FIG 1. Images of a 15-year-old girl with a recurrent aneurysmal bone cyst involving T11L1.
A, Axial T2-weighted MR image shows a large, expansile spinal lesion with multiple fluid-fluid levels (arrows), typical for an aneurysmal bone cyst. The dependent fluid layers in the cyst appear hypointense to the supernatant layers because of T2 shortening from intracellular deoxyhemoglobin in erythrocytes. This locally aggressive lesion has eroded the cortical allograft (arrowheads) placed during the T12 corpectomy for the original lesion. T1-weighted enhanced sequences obtained after the IV administration of gadolinium-based paramagnetic contrast material (not shown) showed no evidence of a solid component within this lesion.
B, Sagittal-view T2-weighted MR image, showing fluid-fluid level.

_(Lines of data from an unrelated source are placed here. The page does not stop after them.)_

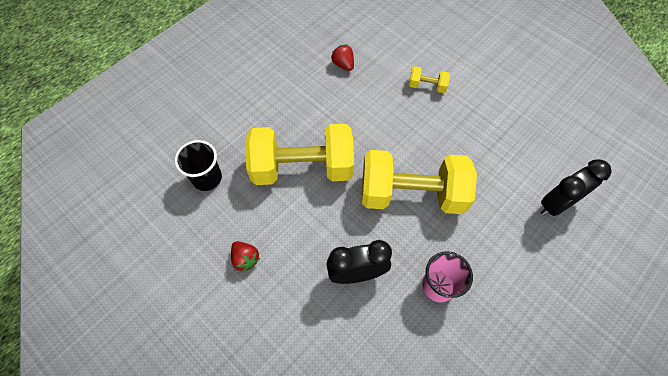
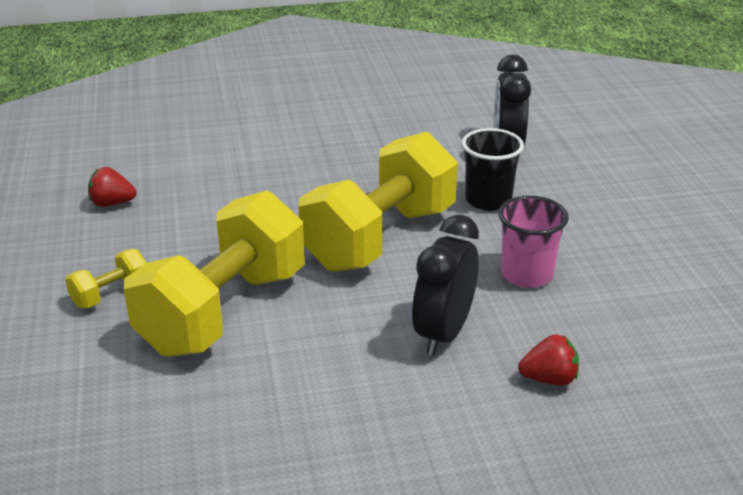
camera: 55 degrees left, 30 degrees down
(207, 178) = (108, 421): black cup -> black cup (488, 200)
(245, 259) = (304, 436): red strawberry -> red strawberry (549, 379)
(427, 86) = (244, 158): yellow dumbbell -> yellow dumbbell (110, 294)

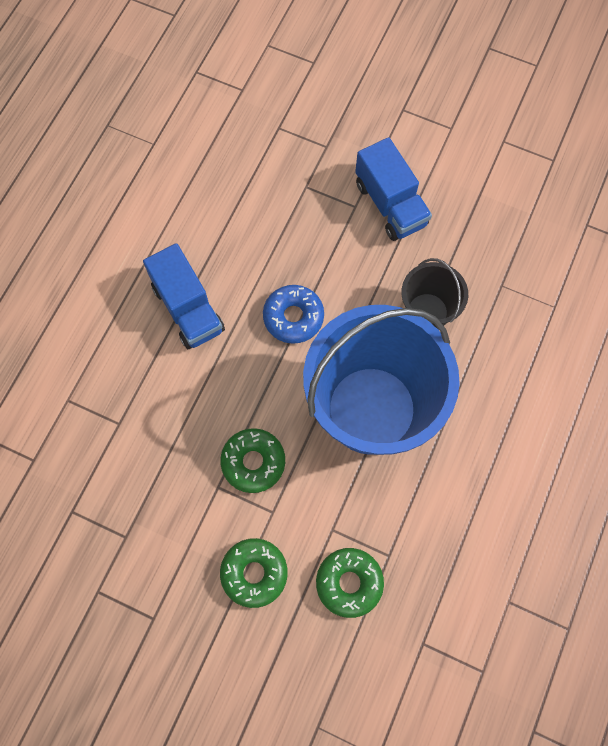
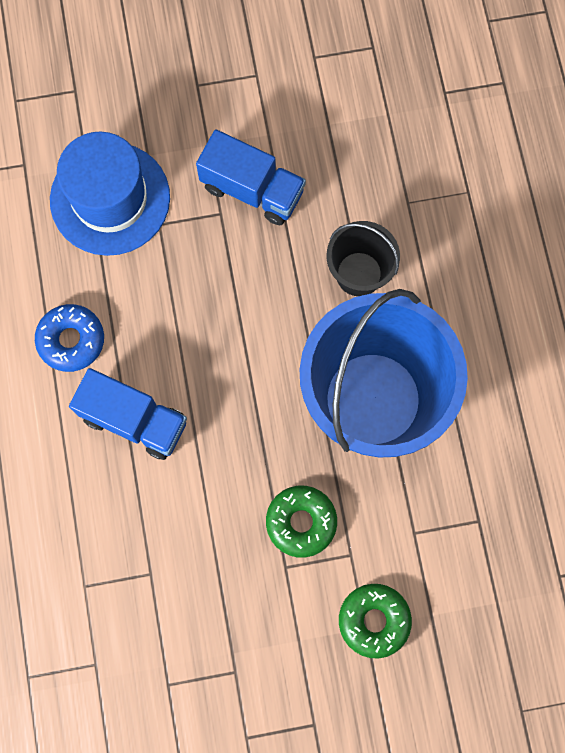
camera: 35 degrees left, 5 degrees up
(284, 148) = (110, 199): none -> blue hat
(293, 317) = (240, 361): blue donut -> blue donut (71, 340)
(349, 583) = (461, 569): green donut -> none

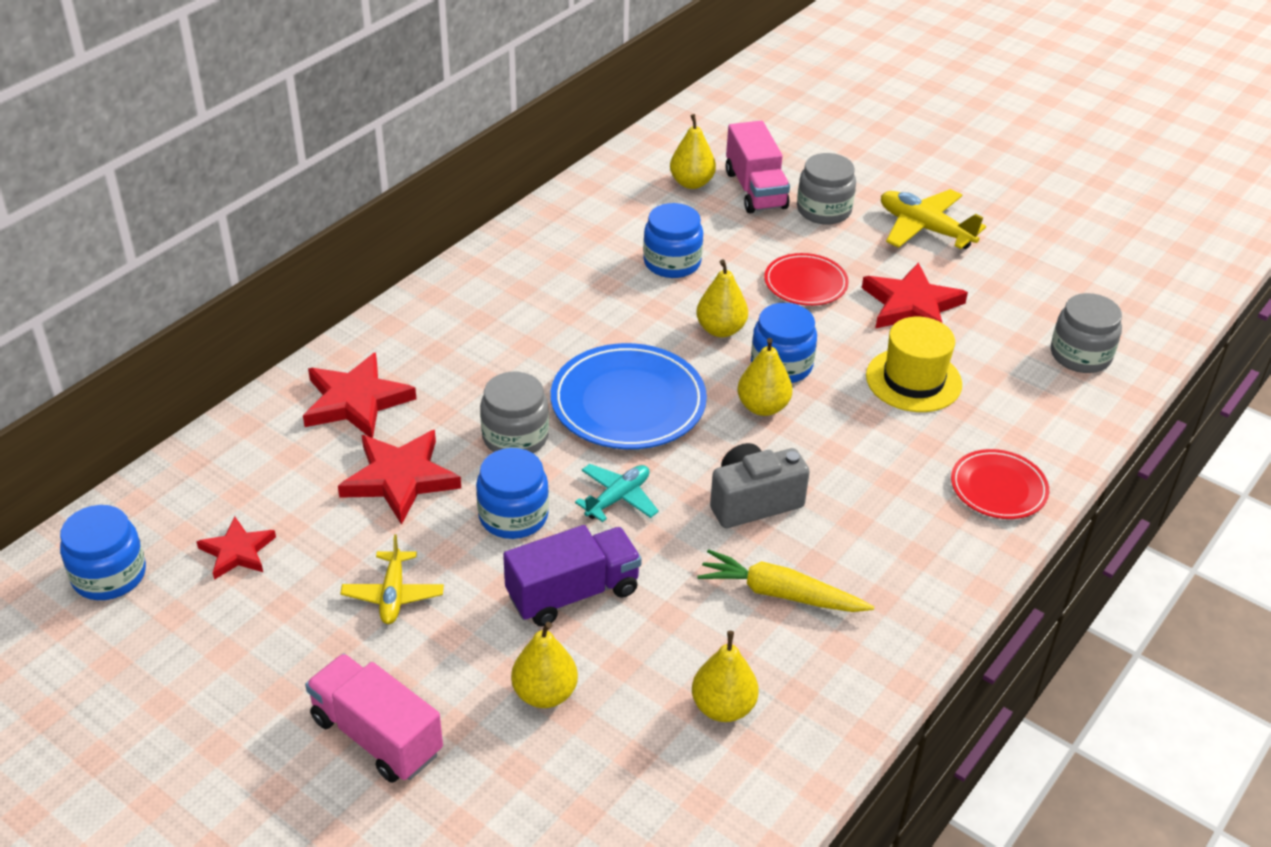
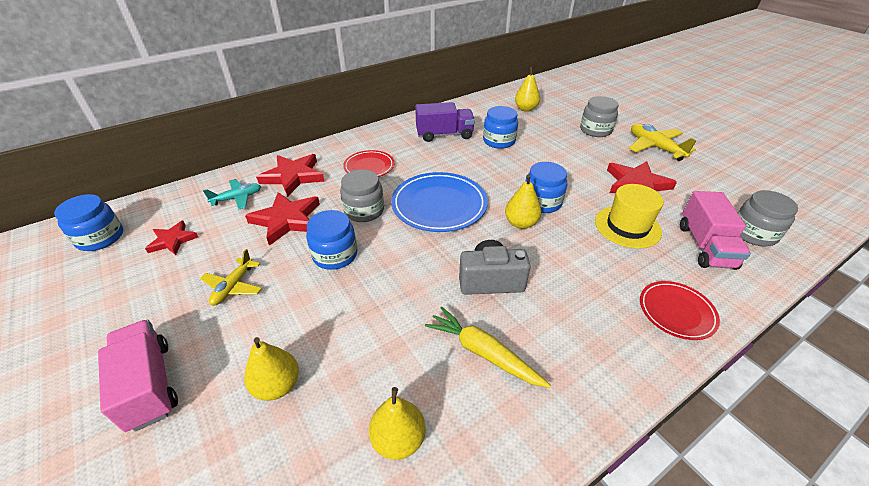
camera: 20 degrees right, 0 degrees up
(573, 593) = (340, 314): purple truck -> purple truck (444, 135)
(618, 498) = (404, 258): turquoise plane -> turquoise plane (237, 198)
(720, 329) = (512, 177): yellow pear -> none
(755, 190) = (559, 116): pink truck -> pink truck (705, 246)
(805, 283) = (572, 162): red plate -> red plate (369, 167)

C, CT section obtained during the ablation shows a pigtail catheter in place within the lesion (arrow).
D, CT section obtained through the lesion at approximately the same level as that shown in panel A 1 hour after intralesional injection of iodinated contrast material shows opacification of its multiple cystic spaces (arrowheads), as well as an air bubble from the injection (open arrow). Note, again, the erosion of the cortical allograft (solid arrows).
E, Axial T2-weighted MR image obtained through the lesion 7 months after treatment shows replacement of the cystic spaces of the lesion with tissue of intermediate to high signal intensity.
F, CT section obtained through the lesion 22 months after radionuclide ablation shows ossification within the tumor, with incorporation of the cortical allograft.